5. Der Beschluss ist aufgrund einer mündlichen Verhandlung ergangen, bei der die Vorschriften über die Öffentlichkeit des Verfahrens verletzt worden sind.
6. Der Beschluss ist nicht mit Gründen versehen.
Die Rechtsbeschwerde ist innerhalb eines Monats nach Zustellung des Beschlusses beim Bundesgerichtshof, Herrenstraße 45a, 76133 Karlsruhe, schriftlich einzulegen (§ 102 Abs. 1 PatG).
Die Rechtsbeschwerde kann auch als elektronisches Dokument, das mit einer qualifizierten oder fortgeschrittenen elektronischen Signatur zu versehen ist, durch Übertragung in die elektronische Poststelle des Bundesgerichtshofes eingelegt werden (§ 125a Abs. 3 Nr. 1 PatG i. V. m. § 1, § 2 Abs. 1 Satz 1, Abs. 2, Abs. 2a, Anlage (zu § 1) Nr. 6 der Verordnung über den elektronischen Rechtsverkehr beim Bundesgerichtshof und Bundespatentgericht (BGH/BPatGERVV)). Die elektronische Poststelle ist über die auf der Internetseite des Bundesgerichtshofes www.bundesgerichtshof.de/erv.html bezeichneten Kommunikationswege erreichbar (§ 2 Abs. 1 Satz 2 Nr. 1 BGH/BPatGERVV).
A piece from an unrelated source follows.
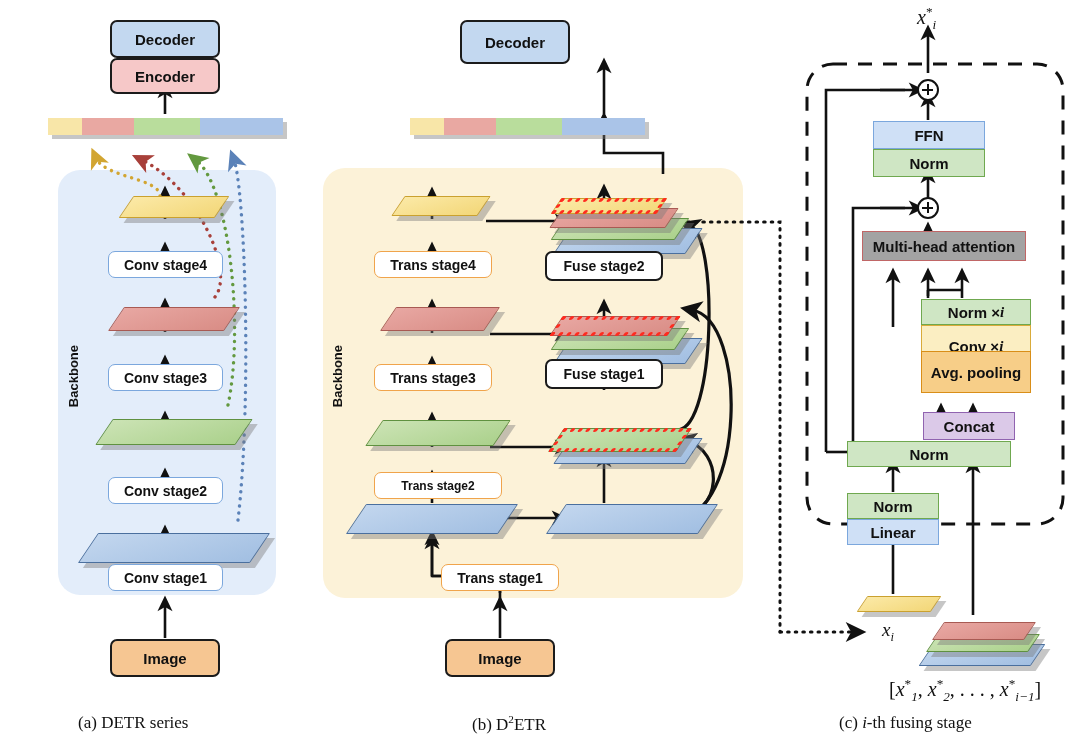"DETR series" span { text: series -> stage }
Dort sind auch die Einzelheiten zu den Betriebsvoraussetzungen bekanntgegeben (§ 3 BGH/BPatGERVV).
Die Rechtsbeschwerde muss durch einen beim Bundesgerichtshof zugelassenen Rechtsanwalt als Bevollmächtigten des Rechtsbeschwerdeführers eingelegt werden (§ 102 Abs. 5 Satz 1 PatG).